For those curious about the pipeline object's attributes:


In [9]:
dir(my_pipeline)


Out[9]:
['__abstractmethods__',
 '__class__',
 '__delattr__',
 '__dict__',
 '__dir__',
 '__doc__',
 '__eq__',
 '__format__',
 '__ge__',
 '__getattribute__',
 '__getstate__',
 '__gt__',
 '__hash__',
 '__init__',
 '__init_subclass__',
 '__le__',
 '__lt__',
 '__module__',
 '__ne__',
 '__new__',
 '__reduce__',
 '__reduce_ex__',
 '__repr__',
 '__setattr__',
 '__setstate__',
 '__sizeof__',
 '__str__',
 '__subclasshook__',
 '__weakref__',
 '_abc_cache',
 '_abc_negative_cache',
 '_abc_negative_cache_version',
 '_abc_registry',
 '_estimator_type',
 '_final_estimator',
 '_fit',
 '_get_param_names',
 '_get_params',
 '_inverse_transform',
 '_pairwise',
 '_replace_step',
 '_set_params',
 '_transform',
 '_validate_names',
 '_validate_steps',
 'classes_',
 'decision_function',
 'fit',
 'fit_predict',
 'fit_transform',
 'get_params',
 'inverse_transform',
 'named_steps',
 'predict',
 'predict_log_proba',
 'predict_proba',
 'score',
 'set_params',
 'steps',
 'transform']

On to the cross-validation scores.


In [11]:
from sklearn.model_selection import cross_val_score

scores = cross_val_score(my_pipeline, X, y, scoring='neg_mean_absolute_error')
scores


Out[11]:
array([-327386.90503595, -305910.97468595, -280464.43569695])

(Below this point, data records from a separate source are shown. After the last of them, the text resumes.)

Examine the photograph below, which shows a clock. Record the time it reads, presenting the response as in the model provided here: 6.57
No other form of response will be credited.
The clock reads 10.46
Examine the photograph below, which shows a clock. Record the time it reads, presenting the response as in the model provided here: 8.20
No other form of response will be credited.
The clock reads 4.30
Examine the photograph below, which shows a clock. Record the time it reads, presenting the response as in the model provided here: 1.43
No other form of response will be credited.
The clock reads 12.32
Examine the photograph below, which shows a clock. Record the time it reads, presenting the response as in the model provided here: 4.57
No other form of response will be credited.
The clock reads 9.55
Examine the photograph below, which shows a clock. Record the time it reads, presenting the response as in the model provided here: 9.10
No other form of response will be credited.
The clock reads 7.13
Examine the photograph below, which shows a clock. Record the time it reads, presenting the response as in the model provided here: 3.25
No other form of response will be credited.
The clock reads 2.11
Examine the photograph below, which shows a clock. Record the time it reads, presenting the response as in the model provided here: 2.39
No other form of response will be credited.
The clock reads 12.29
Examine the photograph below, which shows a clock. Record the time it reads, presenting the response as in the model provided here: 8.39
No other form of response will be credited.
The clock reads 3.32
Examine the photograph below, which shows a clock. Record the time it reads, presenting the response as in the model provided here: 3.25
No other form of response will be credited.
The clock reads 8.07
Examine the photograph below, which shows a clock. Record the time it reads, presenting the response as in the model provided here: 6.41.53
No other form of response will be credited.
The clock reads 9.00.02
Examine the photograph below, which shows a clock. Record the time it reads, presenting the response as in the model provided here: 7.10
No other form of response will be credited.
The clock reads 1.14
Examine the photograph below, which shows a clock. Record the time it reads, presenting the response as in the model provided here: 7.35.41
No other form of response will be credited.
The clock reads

What do those numbers above tell you?
You may notice that we specified an argument for scoring.
This specifies what measure of model quality to report.
The docs for scikit-learn show a list of options.
It is a little surprising that we specify negative mean absolute error in this case.
Scikit-learn has a convention where all metrics are defined so a high number is better.
Using negatives here allows them to be consistent with that convention, though negative MAE is almost unheard of elsewhere.
You typically want a single measure of model quality to compare between models.
So we take the average across experiments.


In [14]:
mean_absolute_error = (-1 * scores.mean())
mean_absolute_error


Out[14]:
304587.4384729497

Using cross-validation is an effective way to give more accurate measures of model quality.
Another benefit of cross-validation is that keeping track of separate training and test sets is unnecessary.